Il ne s’agit pas pour le Sgen-CFDT de s’exprimer sur l’ensemble du rapport de la commission Thélot mais de mettre en avant des idées-force.
Le Sgen-CFDT partage le principe des 8 programmes d’action exprimés dans le rapport de la commission Thélot. Mais les intentions affichées ne sont pas toujours suffisantes.
Le Sgen-CFDT se félicite de la mise en avant du principe d’un socle commun dans le cadre de la scolarité obligatoire. Mais le contenu de ce socle ne doit pas être étriqué et conduire à de nouvelles filières au niveau du collège (cf. diversification à partir de la 5ème). Ce socle doit être ambitieux.

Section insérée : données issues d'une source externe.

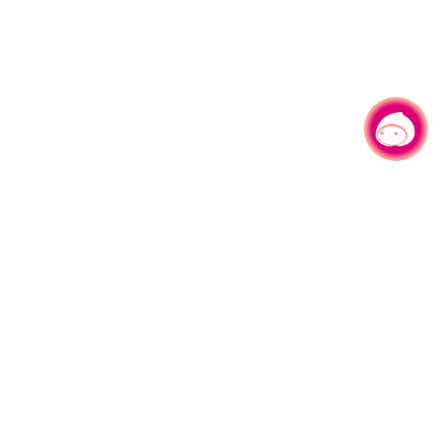
有事问小桃，一起游桃园
330206 桃园市桃园区县府路1号
电话：(03)332-2101#6209
服务时间：週一至週五
上午8:00至12:00 下午13:00至17:00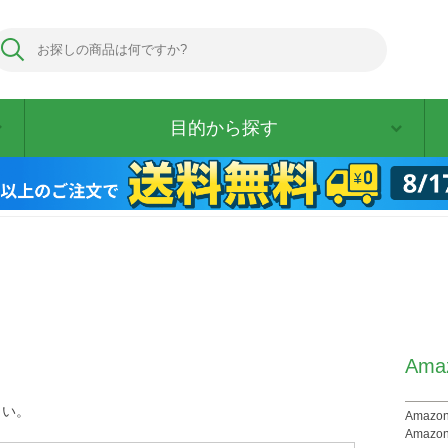
目的から探す
Am
さい。
Ama
Amaz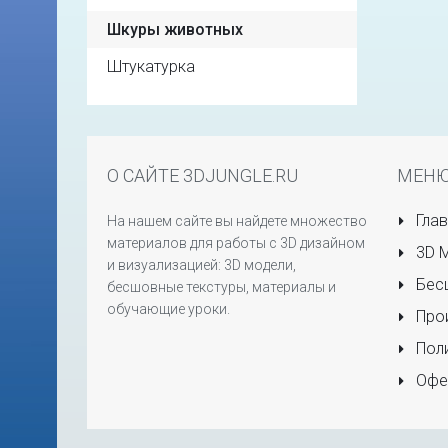
Шкуры животных
Штукатурка
О САЙТЕ 3DJUNGLE.RU
МЕН
Глав
На нашем сайте вы найдете множество
материалов для работы с 3D дизайном
3D 
и визуализацией: 3D модели,
Бесш
бесшовные текстуры, материалы и
обучающие уроки.
Прои
Поли
Офе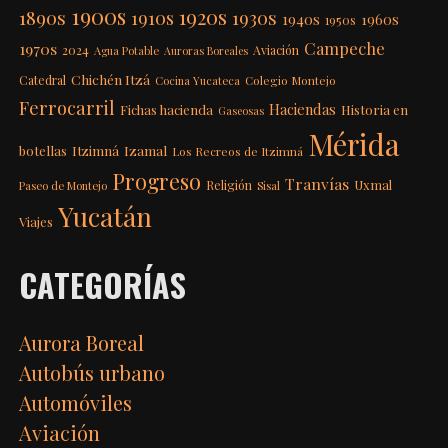
1900s
1920s
1890s
1910s
1930s
1940s
1960s
1950s
Campeche
1970s
2024
Aviación
Agua Potable
Auroras Boreales
Chichén Itzá
Catedral
Colegio Montejo
Cocina Yucateca
Ferrocarril
Haciendas
Fichas hacienda
Historia en
Gaseosas
Mérida
Itzimná
Izamal
botellas
Los Recreos de Itzimná
Progreso
Tranvías
Uxmal
Religión
Paseo de Montejo
Sisal
Yucatán
Viajes
CATEGORÍAS
Aurora Boreal
Autobús urbano
Automóviles
Aviación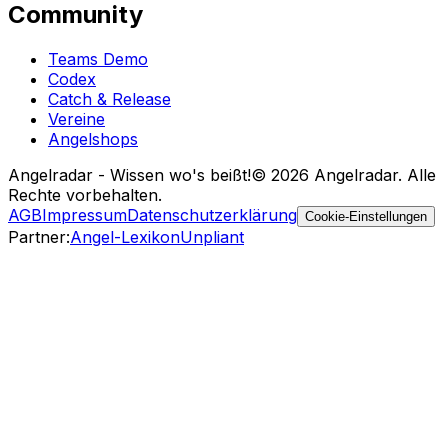
Community
Teams Demo
Codex
Catch & Release
Vereine
Angelshops
Angelradar - Wissen wo's beißt!
© 2026 Angelradar. Alle
Rechte vorbehalten.
AGB
Impressum
Datenschutzerklärung
Cookie-Einstellungen
Partner
:
Angel-Lexikon
Unpliant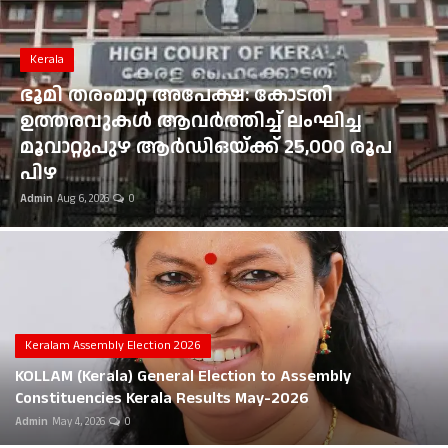
Gulf News
Loksabha Election 2024
Kerala
Technology
ഇടുക്കി ഏലപ്പാറയ്ക്ക് സമീപം കാർ
തോട്ടിലേക്ക് മറിഞ്ഞ് തിരുവനന്തപുരം
Health
സ്വദേശി മരിച്ചു; മൂന്നുപേർക്ക് പരിക്ക്
Admin
Aug 6, 2026
0
Jobs Mall
Automotive
Shop Online
Career
Keralam Assembly Election 2026
KOLLAM (Kerala) General Election to Assembly
Education
Constituencies Kerala Results May-2026
Admin
May 4, 2026
0
Business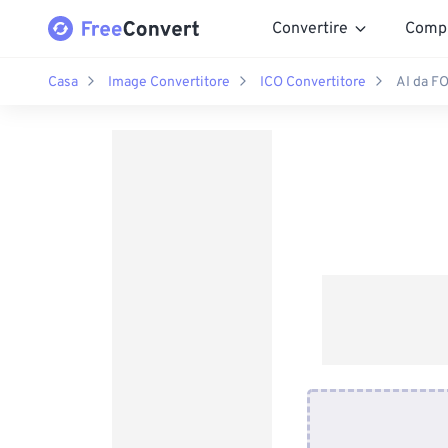
Convertire
Comp
Casa
Image Convertitore
ICO Convertitore
AI da F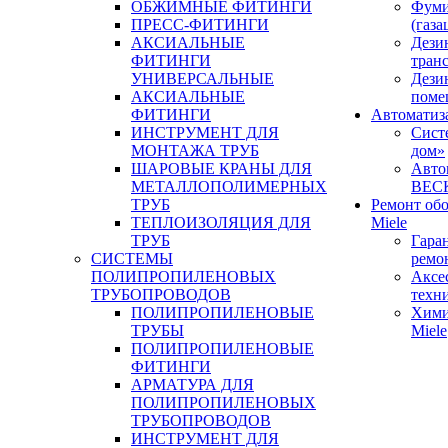
ОБЖИМНЫЕ ФИТИНГИ
Фуми
ПРЕСС-ФИТИНГИ
(газа
АКСИАЛЬНЫЕ
Дези
ФИТИНГИ
тран
УНИВЕРСАЛЬНЫЕ
Дези
АКСИАЛЬНЫЕ
поме
ФИТИНГИ
Автоматиз
ИНСТРУМЕНТ ДЛЯ
Сист
МОНТАЖА ТРУБ
дом»
ШАРОВЫЕ КРАНЫ ДЛЯ
Авто
МЕТАЛЛОПОЛИМЕРНЫХ
BEC
ТРУБ
Ремонт об
ТЕПЛОИЗОЛЯЦИЯ ДЛЯ
Miele
ТРУБ
Гара
СИСТЕМЫ
ремо
ПОЛИПРОПИЛЕНОВЫХ
Аксе
ТРУБОПРОВОДОВ
техн
ПОЛИПРОПИЛЕНОВЫЕ
Хими
ТРУБЫ
Miele
ПОЛИПРОПИЛЕНОВЫЕ
ФИТИНГИ
АРМАТУРА ДЛЯ
ПОЛИПРОПИЛЕНОВЫХ
ТРУБОПРОВОДОВ
ИНСТРУМЕНТ ДЛЯ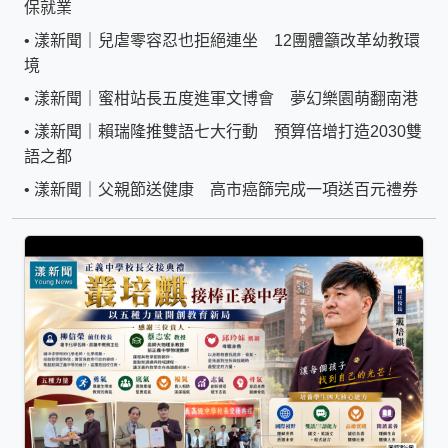
保就業
•
漾新聞｜兒虐零容忍也拒絕連坐 12團體籲改革幼教環
境
•
漾新聞｜蜜柑站長五度進軍文博會 夢幻樂園萌翻南港
•
漾新聞｜賴瑞隆推雙語七大行動 預算倍增打造2030雙
語之都
•
漾新聞｜父親節送健康 高市癌篩完成一項送百元禮券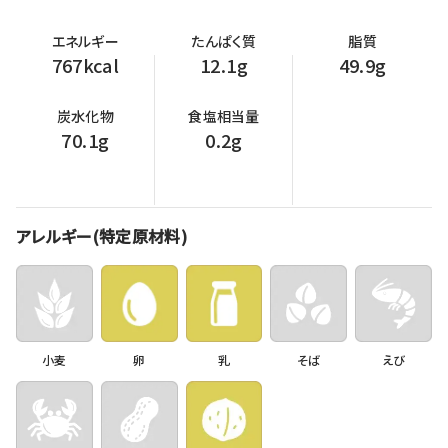
エネルギー
たんぱく質
脂質
767kcal
12.1g
49.9g
炭水化物
食塩相当量
70.1g
0.2g
アレルギー(特定原材料)
小麦
卵
乳
そば
えび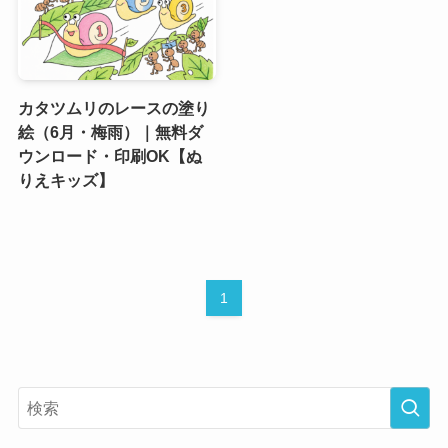
カタツムリのレースの塗り
絵（6月・梅雨）｜無料ダ
ウンロード・印刷OK【ぬ
りえキッズ】
1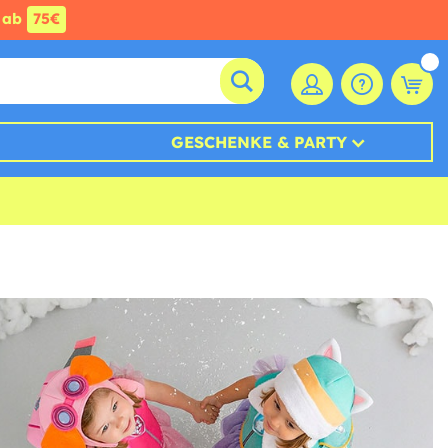
ab
75€
GESCHENKE & PARTY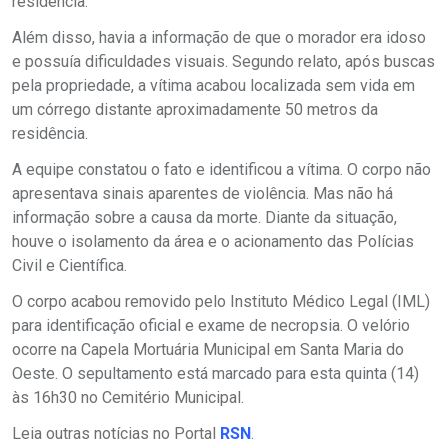
residência.
Além disso, havia a informação de que o morador era idoso
e possuía dificuldades visuais. Segundo relato, após buscas
pela propriedade, a vítima acabou localizada sem vida em
um córrego distante aproximadamente 50 metros da
residência.
A equipe constatou o fato e identificou a vítima. O corpo não
apresentava sinais aparentes de violência. Mas não há
informação sobre a causa da morte. Diante da situação,
houve o isolamento da área e o acionamento das Polícias
Civil e Científica.
O corpo acabou removido pelo Instituto Médico Legal (IML)
para identificação oficial e exame de necropsia. O velório
ocorre na Capela Mortuária Municipal em Santa Maria do
Oeste. O sepultamento está marcado para esta quinta (14)
às 16h30 no Cemitério Municipal.
Leia outras notícias no Portal
RSN
.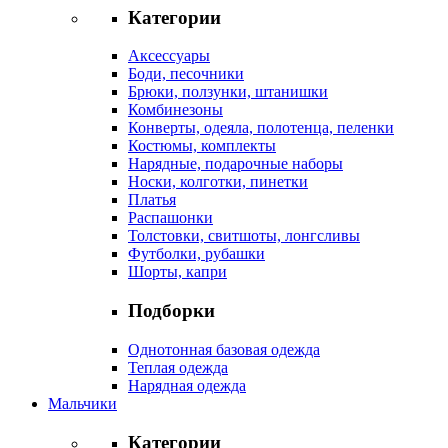
Категории
Аксессуары
Боди, песочники
Брюки, ползунки, штанишки
Комбинезоны
Конверты, одеяла, полотенца, пеленки
Костюмы, комплекты
Нарядные, подарочные наборы
Носки, колготки, пинетки
Платья
Распашонки
Толстовки, свитшоты, лонгсливы
Футболки, рубашки
Шорты, капри
Подборки
Однотонная базовая одежда
Теплая одежда
Нарядная одежда
Мальчики
Категории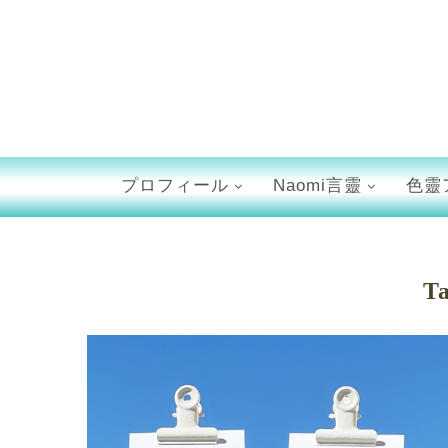
プロフィール
Naomi言靈
色靈
T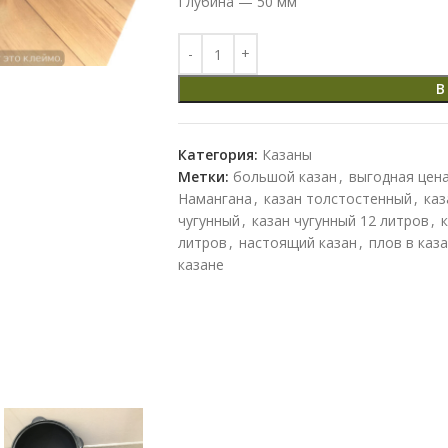
Глубина — 50 мм
В
Категория:
Казаны
Метки:
большой казан
,
выгодная цена
Намангана
,
казан толстостенный
,
каз
чугунный
,
казан чугунный 12 литров
,
литров
,
настоящий казан
,
плов в каз
казане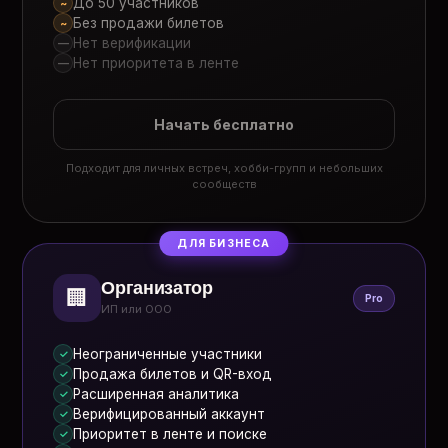
До 50 участников
~
Без продажи билетов
~
Нет верификации
—
Нет приоритета в ленте
—
Начать бесплатно
Подходит для личных встреч, хобби-групп и небольших
сообществ
ДЛЯ БИЗНЕСА
Организатор
🏢
Pro
ИП или ООО
Неограниченные участники
✓
Продажа билетов и QR-вход
✓
Расширенная аналитика
✓
Верифицированный аккаунт
✓
Приоритет в ленте и поиске
✓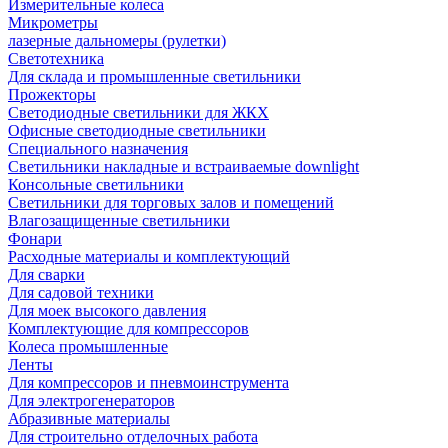
Измерительные колеса
Микрометры
лазерные дальномеры (рулетки)
Светотехника
Для склада и промышленные светильники
Прожекторы
Светодиодные светильники для ЖКХ
Офисные светодиодные светильники
Специального назначения
Светильники накладные и встраиваемые downlight
Консольные светильники
Светильники для торговых залов и помещений
Влагозащищенные светильники
Фонари
Расходные материалы и комплектующий
Для сварки
Для садовой техники
Для моек высокого давления
Комплектующие для компрессоров
Колеса промышленные
Ленты
Для компрессоров и пневмоинструмента
Для электрогенераторов
Абразивные материалы
Для строительно отделочных работа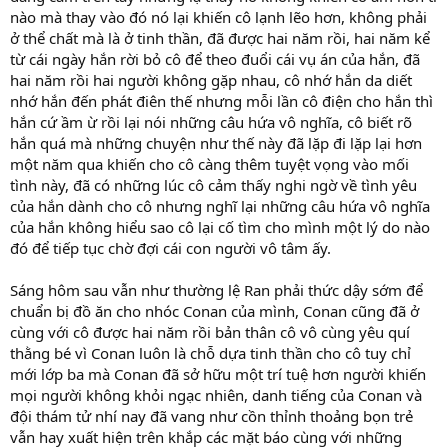
nào mà thay vào đó nó lại khiến cô lạnh lẽo hơn, không phải
ở thể chất mà là ở tinh thần, đã được hai năm rồi, hai năm kể
từ cái ngày hắn rời bỏ cô để theo đuổi cái vụ án của hắn, đã
hai năm rồi hai người không gặp nhau, cô nhớ hắn da diết
nhớ hắn đến phát điên thế nhưng mỗi lần cô điện cho hắn thì
hắn cứ ầm ừ rồi lại nói những câu hứa vô nghĩa, cô biết rõ
hắn quá mà những chuyện như thế này đã lặp đi lặp lại hơn
một năm qua khiến cho cô càng thêm tuyệt vọng vào mối
tình này, đã có những lúc cô cảm thấy nghi ngờ về tình yêu
của hắn dành cho cô nhưng nghĩ lại những câu hứa vô nghĩa
của hắn không hiểu sao cô lại cố tìm cho mình một lý do nào
đó để tiếp tục chờ đợi cái con người vô tâm ấy.
Sáng hôm sau vẫn như thường lệ Ran phải thức dậy sớm để
chuẩn bị đồ ăn cho nhóc Conan của mình, Conan cũng đã ở
cùng với cô được hai năm rồi bản thân cô vô cùng yêu quí
thằng bé vì Conan luôn là chỗ dựa tinh thần cho cô tuy chỉ
mới lớp ba mà Conan đã sở hữu một trí tuệ hơn người khiến
mọi người không khỏi ngạc nhiên, danh tiếng của Conan và
đội thám tử nhí nay đã vang như cồn thỉnh thoảng bọn trẻ
vẫn hay xuất hiện trên khắp các mặt báo cùng với những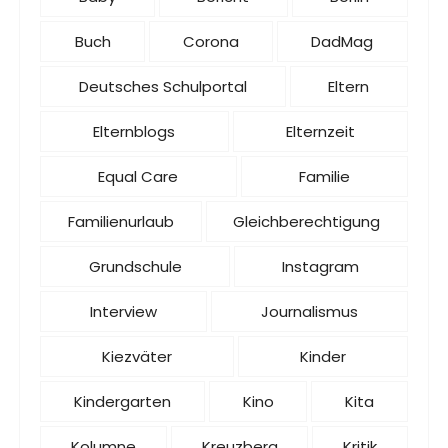
Buch
Corona
DadMag
Deutsches Schulportal
Eltern
Elternblogs
Elternzeit
Equal Care
Familie
Familienurlaub
Gleichberechtigung
Grundschule
Instagram
Interview
Journalismus
Kiezväter
Kinder
Kindergarten
Kino
Kita
Kolumne
Kreuzberg
Kritik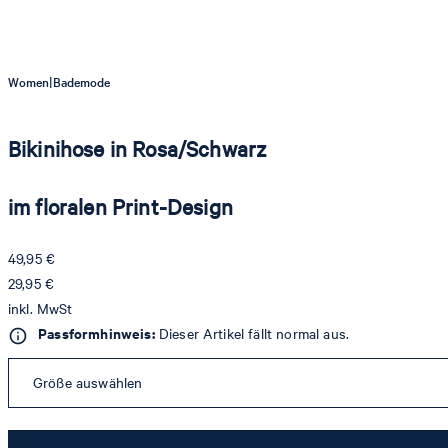
|
Women
Bademode
Bikinihose in Rosa/Schwarz
im floralen Print-Design
49,95 €
29,95 €
inkl. MwSt
Passformhinweis:
Dieser Artikel fällt normal aus.
Größe auswählen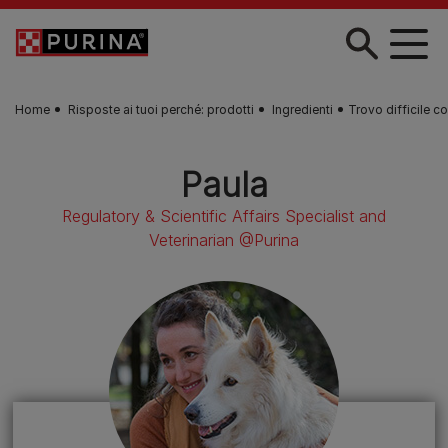
Skip to main content
Home
Risposte ai tuoi perché: prodotti
Ingredienti
Trovo difficile c
Paula
Regulatory & Scientific Affairs Specialist and
Veterinarian @Purina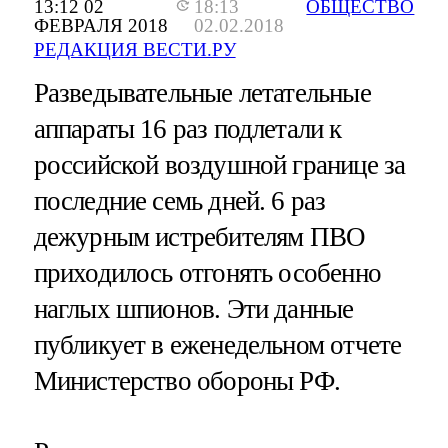
13:12 02
18:13
ОБЩЕСТВО
ФЕВРАЛЯ 2018
02.02.2018
РЕДАКЦИЯ ВЕСТИ.РУ
Разведывательные летательные
аппараты 16 раз подлетали к
российской воздушной границе за
последние семь дней. 6 раз
дежурным истребителям ПВО
приходилось отгонять особенно
наглых шпионов. Эти данные
публикует в еженедельном отчете
Министерство обороны РФ.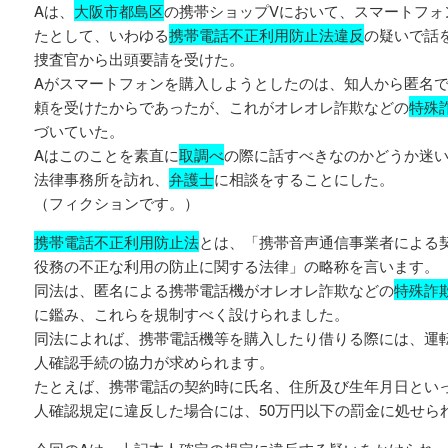
Aは、
大阪市都島区
の携帯ショップVにおいて、スマートフォ
たとして、いわゆる
携帯電話不正利用防止法違反
の疑いで話
捜査官から出頭要請を受けた。
Aがスマートフォンを購入しようとしたのは、知人から匿名
頼を受けたからであったが、これがオレオレ詐欺などの
特殊
づいていた。
Aはこのことを素直に
取調べ
の際に話すべきなのかどうか迷
法律事務所を訪れ、
弁護士
に相談をすることにした。
（フィクションです。）
携帯電話不正利用防止法
とは、「携帯音声通信事業者による
役務の不正な利用の防止に関する法律」の略称を言います。
同法は、匿名による携帯電話機がオレオレ詐欺などの
特殊詐
に鑑み、これらを規制すべく設けられました。
同法によれば、携帯電話機等を購入したり借りる際には、運
人確認手続の協力が求められます。
たとえば、携帯電話の契約時に氏名、住所及び生年月日とい
人確認規定に違反した場合には、50万円以下の罰金に処せら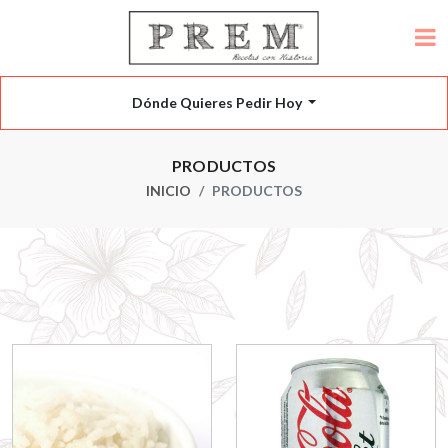
Dónde Quieres Pedir Hoy
PRODUCTOS
INICIO
PRODUCTOS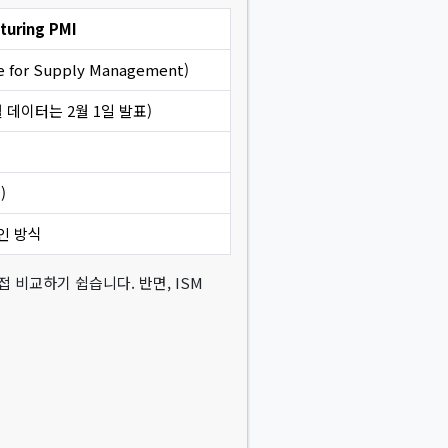
turing PMI
te for Supply Management)
월 데이터는 2월 1일 발표)
)
인 방식
접 비교하기 쉽습니다. 반면, ISM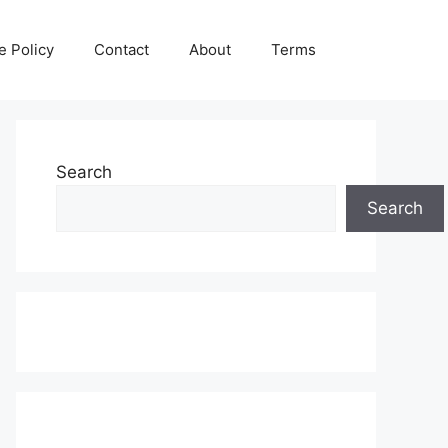
e Policy
Contact
About
Terms
Search
Search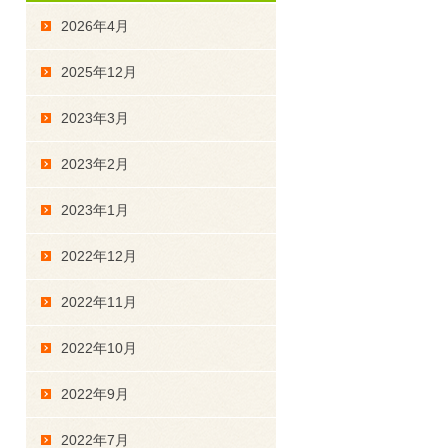
2026年4月
2025年12月
2023年3月
2023年2月
2023年1月
2022年12月
2022年11月
2022年10月
2022年9月
2022年7月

Le Sgen-CFDT se réjouit du rappel de la politique des cycles et de la mise en avant d’une meilleure continuité éducative école/collège.
L’autonomie des établissements doit être abordée à partir d’un projet élaboré en équipe et non à partir d’une conception managériale des structures.
Dans le même esprit, le Sgen-CFDT est opposé à la création de chefs d’établissement dans le premier degré, proposition qui ne répond pas aux problèmes actuels de fonctionnement et de direction dans l’école.
La mise en œuvre du partenariat ne doit pas se traduire par la disparition dans les établissements des personnels de santé/sociaux et d’orientation.
Enfin, l’ambition de mener tous les élèves à la réussite passe nécessairement pour le Sgen-CFDT par une reconnaissance institutionnelle des tâches de l’enseignant et leur inscription dans le service (travail en équipe, relation avec les parents, suivi individualisé, ...). Mais cette prise en compte doit concerner les enseignants du premier et du second degré et ne doit aucunement alourdir le service des enseignants.
Ce rapport comporte des éléments pertinents pour discuter de la future loi d’orientation, loi qui devra prendre en compte les éléments forts de celle de 1989 :
l’élève au centre,
aucun élève sans qualification,
élévation du niveau des connaissances et des qualifications.
Le Sgen-CFDT attend à présent que le ministère François Fillon ouvre des négociations qui prennent aussi en compte la nécessité de donner au service public d’éducation les moyens de conduire effectivement tous les jeunes à la réussite.